** INSTRUCTIONS TO FOLLOW **
Number the lines in the records below in one list, skipping blank lines and leaving the pictures out.

** RECORD EXTRACTS **
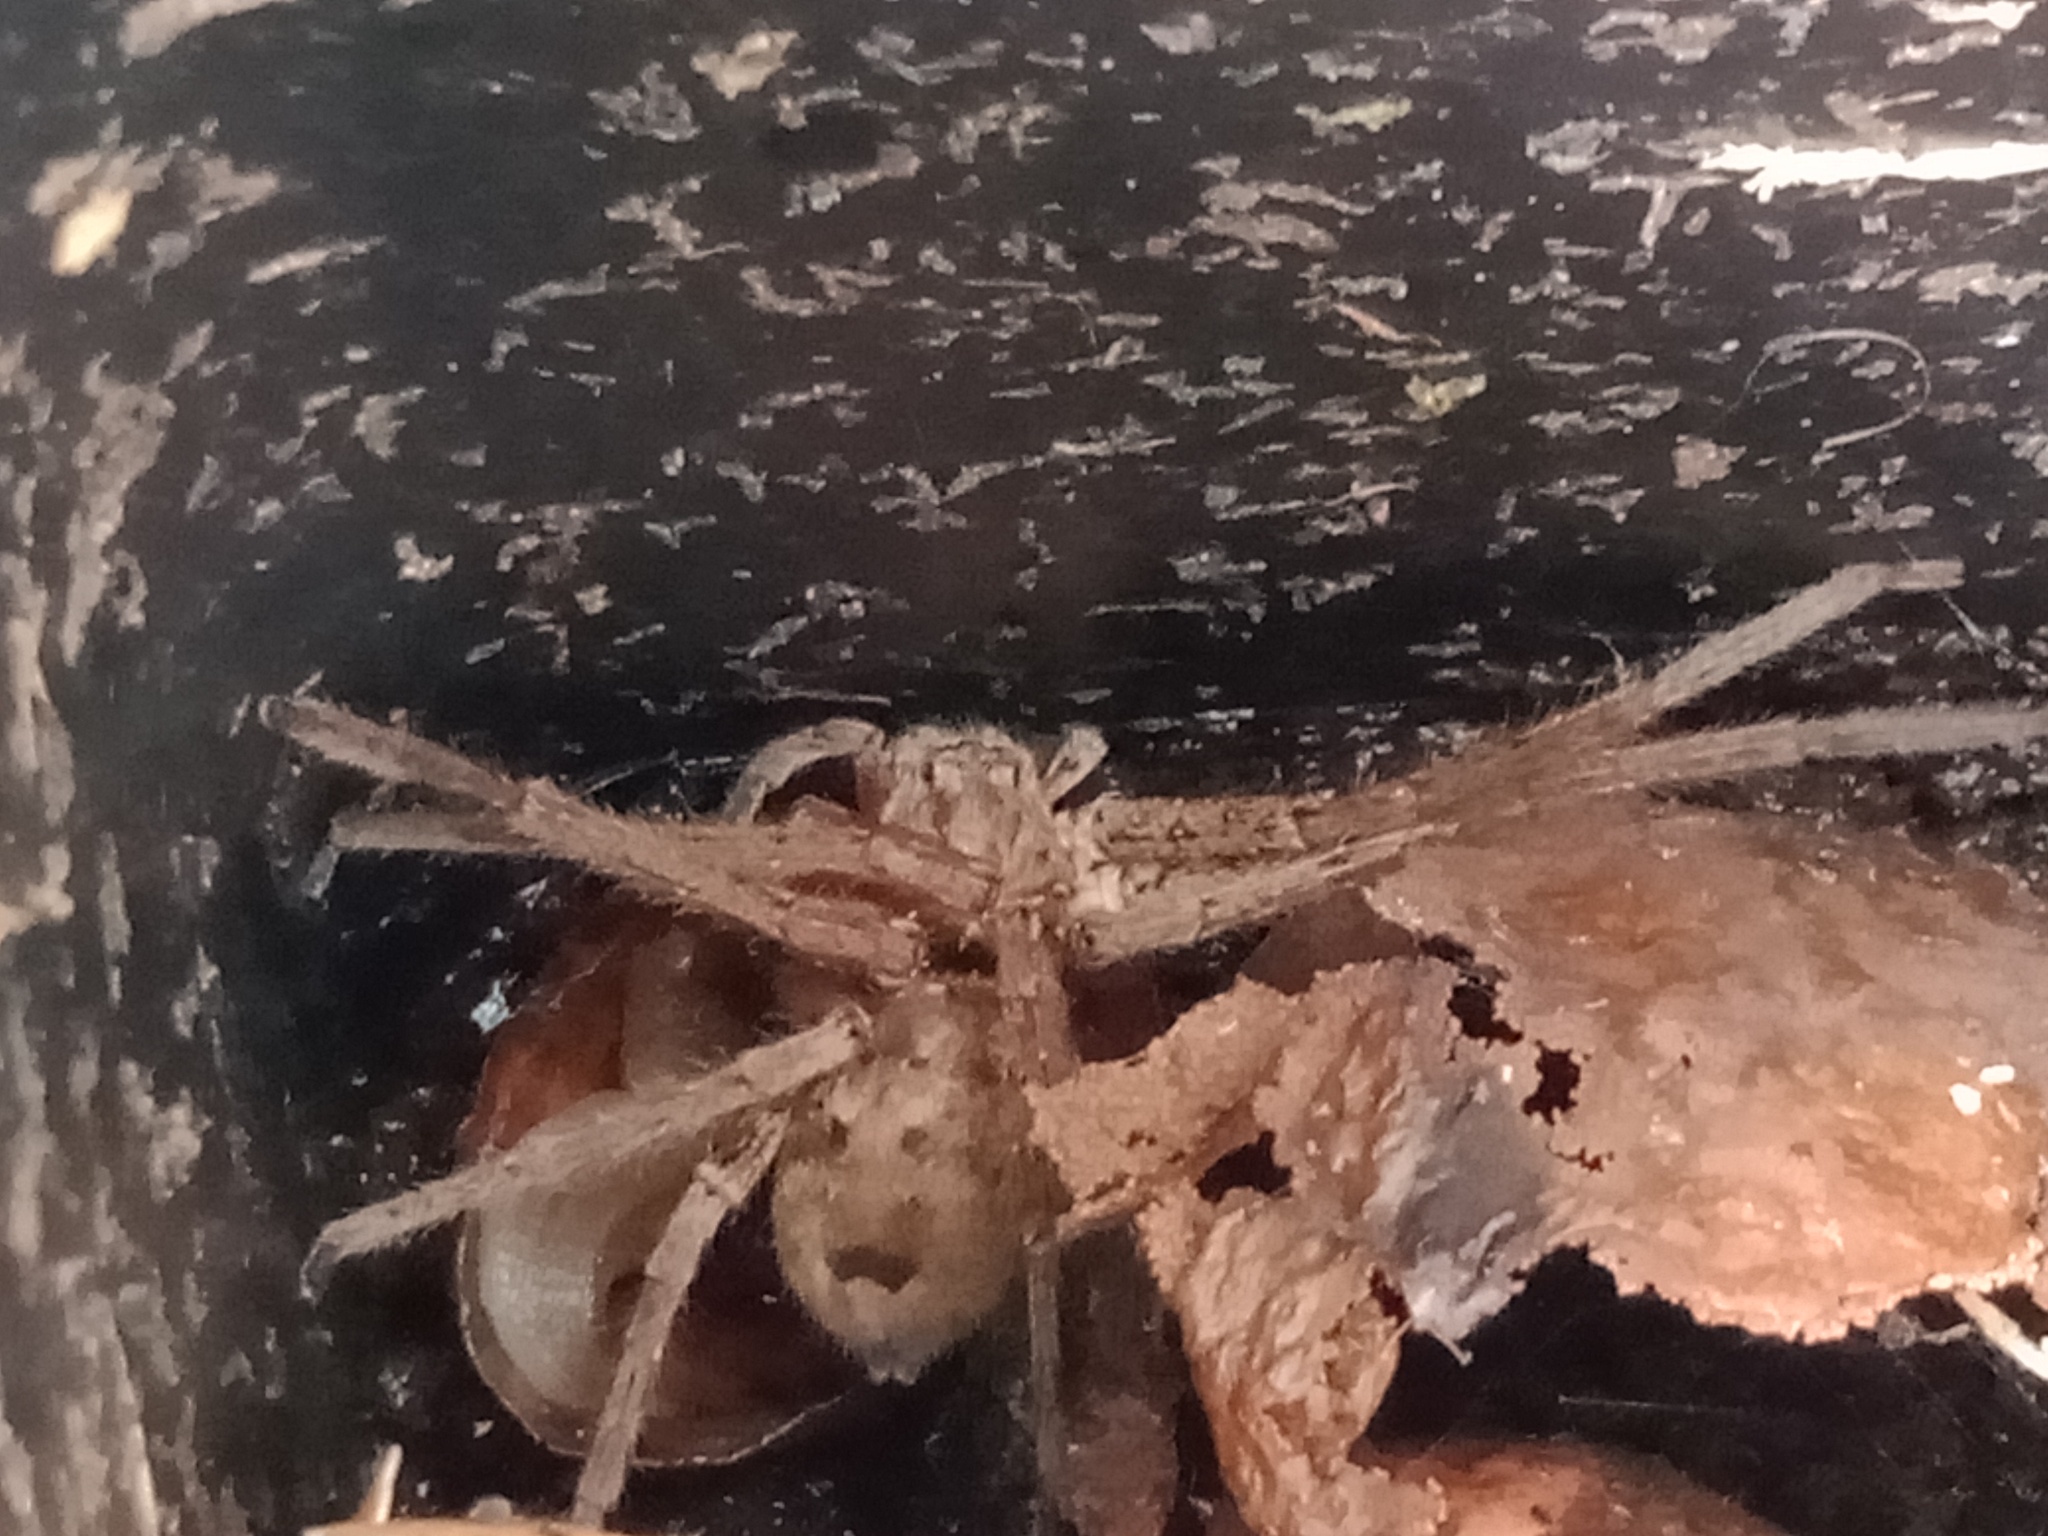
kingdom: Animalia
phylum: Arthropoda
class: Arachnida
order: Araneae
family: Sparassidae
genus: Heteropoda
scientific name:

** OUTPUT OF THE TASK **
1. kingdom: Animalia
2. phylum: Arthropoda
3. class: Arachnida
4. order: Araneae
5. family: Sparassidae
6. genus: Heteropoda
7. scientific name:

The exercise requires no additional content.